WHAT IS NEEDED
Your task is to repeat the entries word for word while leaving out the pictures.

*** Opening THE RECORDS ***

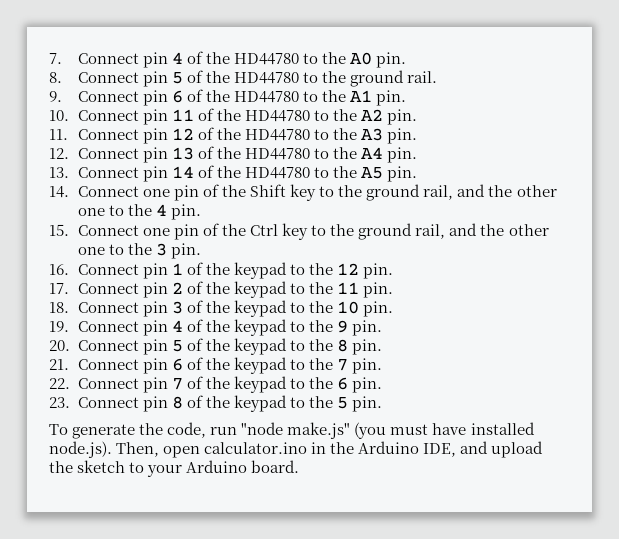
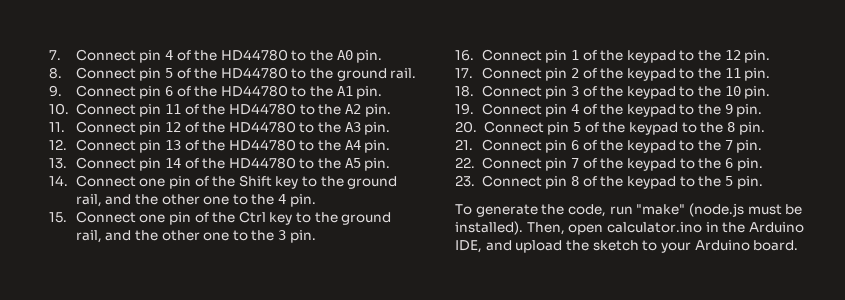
[241,422,535,439] [49,441,112,458] "node make.js" (you must have installed node.js). -> [636,203,803,217] [455,221,523,235] "make" (node.js must be installed).

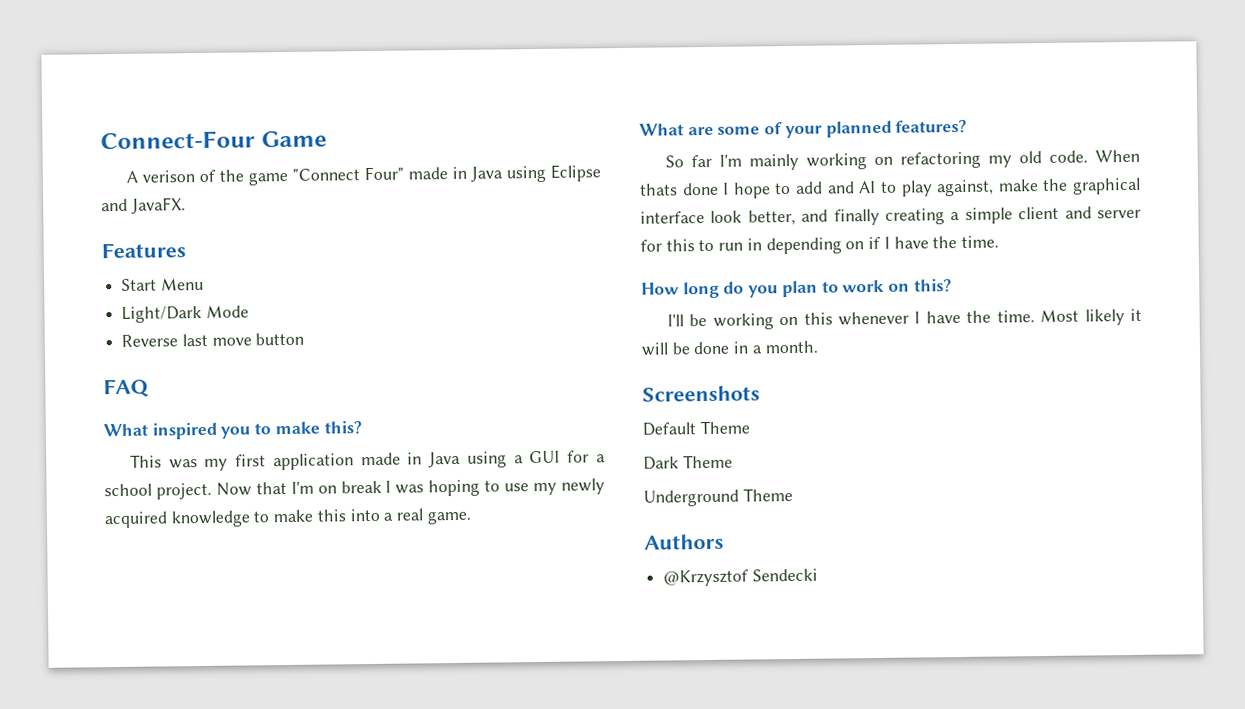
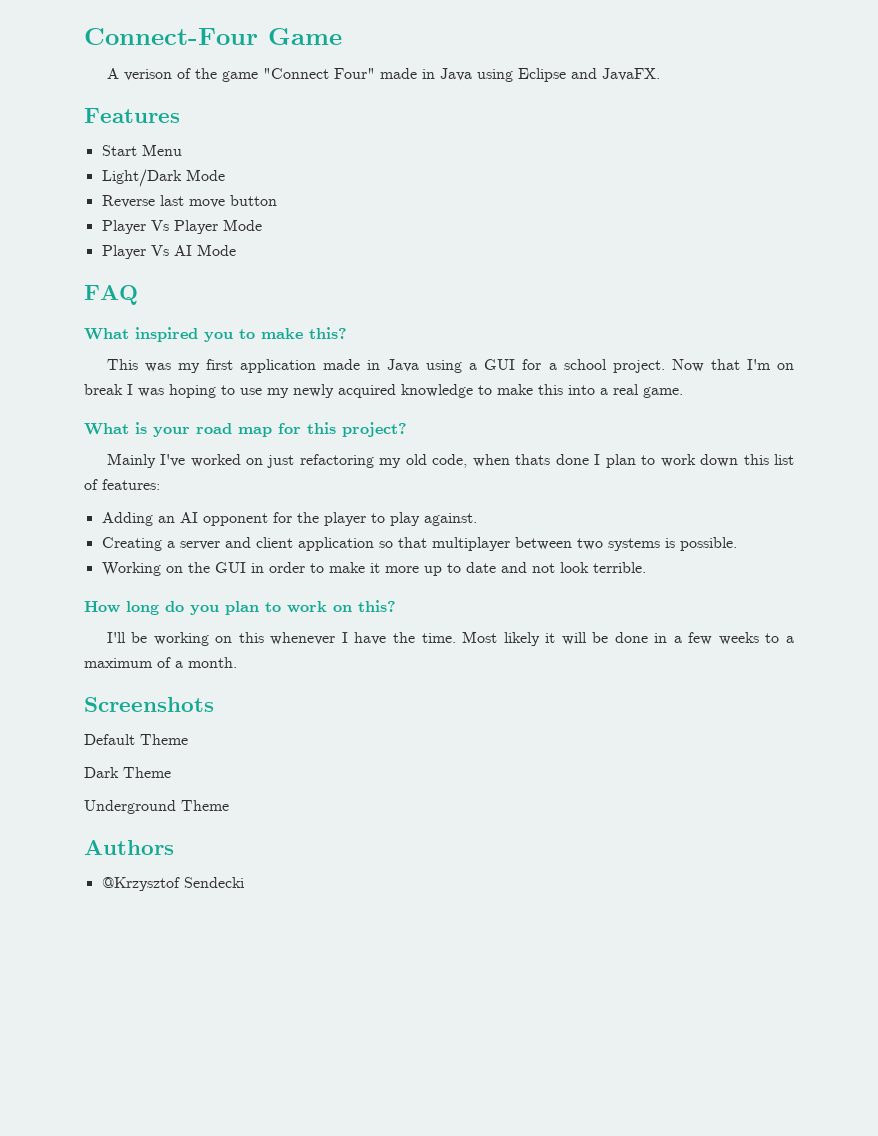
(305, 339) none -> [101,219,262,234] [101,244,236,259] // Player Vs Player Mode // Player Vs AI Mode
[687,119,968,139] [664,153,893,171] are some of your planned features? // So far I'm mainly working on -> [135,422,407,437] [106,453,295,468] is your road map for this project? // Mainly I've worked on just
[1048,149,1140,163] code. When -> [432,454,510,468] code, when
[732,177,1141,199] [640,206,1141,226] [640,235,999,255] hope to add and AI to play against, make the graphical interface look better, and finally creating a simple client and server for this to run in depending on if I have the time. -> [605,454,795,468] [84,479,160,490] [101,512,477,526] [101,537,737,551] [101,562,646,576] plan to work down this list of features: // Adding an AI opponent for the player to play against. // Creating a server and client application so that multiplayer between two systems is possible. // Working on the GUI in order to make it more up to date and not look terrible.
(762, 349) none -> [688,632,795,645] [84,657,183,668] few weeks to a maximum of a

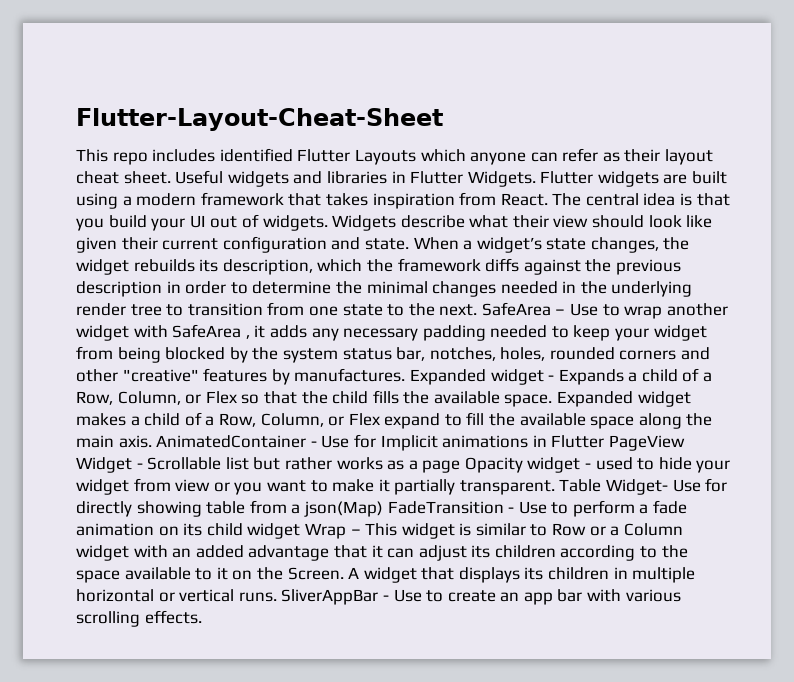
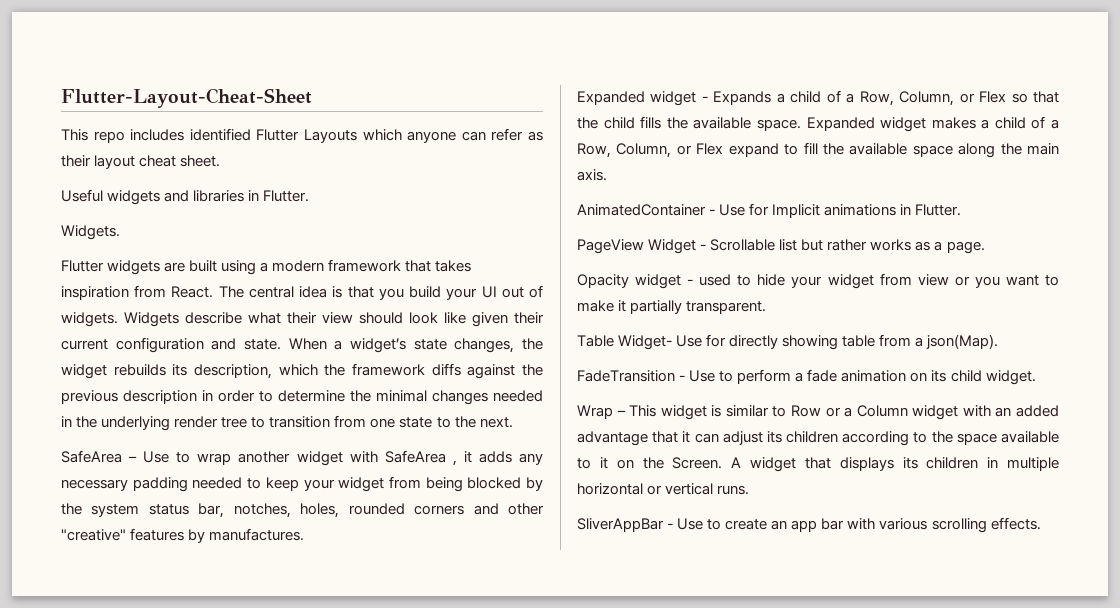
(171, 177) none -> (221, 161) //
[410,171,464,184] Flutter -> [263,190,310,202] Flutter. //
(536, 179) none -> (120, 232) //
(478, 310) none -> (513, 422) //
(406, 375) none -> (305, 534) //
(152, 441) none -> (607, 175) //
[551,435,605,448] Flutter -> [915,204,962,216] Flutter. //
[422,460,461,473] page -> [946,241,985,254] page. //
(555, 487) none -> (767, 307) //
[303,501,383,517] json(Map) -> [926,334,999,349] json(Map). //
[247,523,301,539] widget -> [985,370,1036,385] widget. //
(277, 597) none -> (750, 490) //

*** Closing THE RECORDS ***

ANSWER BOX
[241,422,535,439] [49,441,112,458] "node make.js" (you must have installed node.js). -> [636,203,803,217] [455,221,523,235] "make" (node.js must be installed).

(305, 339) none -> [101,219,262,234] [101,244,236,259] // Player Vs Player Mode // Player Vs AI Mode
[687,119,968,139] [664,153,893,171] are some of your planned features? // So far I'm mainly working on -> [135,422,407,437] [106,453,295,468] is your road map for this project? // Mainly I've worked on just
[1048,149,1140,163] code. When -> [432,454,510,468] code, when
[732,177,1141,199] [640,206,1141,226] [640,235,999,255] hope to add and AI to play against, make the graphical interface look better, and finally creating a simple client and server for this to run in depending on if I have the time. -> [605,454,795,468] [84,479,160,490] [101,512,477,526] [101,537,737,551] [101,562,646,576] plan to work down this list of features: // Adding an AI opponent for the player to play against. // Creating a server and client application so that multiplayer between two systems is possible. // Working on the GUI in order to make it more up to date and not look terrible.
(762, 349) none -> [688,632,795,645] [84,657,183,668] few weeks to a maximum of a

(171, 177) none -> (221, 161) //
[410,171,464,184] Flutter -> [263,190,310,202] Flutter. //
(536, 179) none -> (120, 232) //
(478, 310) none -> (513, 422) //
(406, 375) none -> (305, 534) //
(152, 441) none -> (607, 175) //
[551,435,605,448] Flutter -> [915,204,962,216] Flutter. //
[422,460,461,473] page -> [946,241,985,254] page. //
(555, 487) none -> (767, 307) //
[303,501,383,517] json(Map) -> [926,334,999,349] json(Map). //
[247,523,301,539] widget -> [985,370,1036,385] widget. //
(277, 597) none -> (750, 490) //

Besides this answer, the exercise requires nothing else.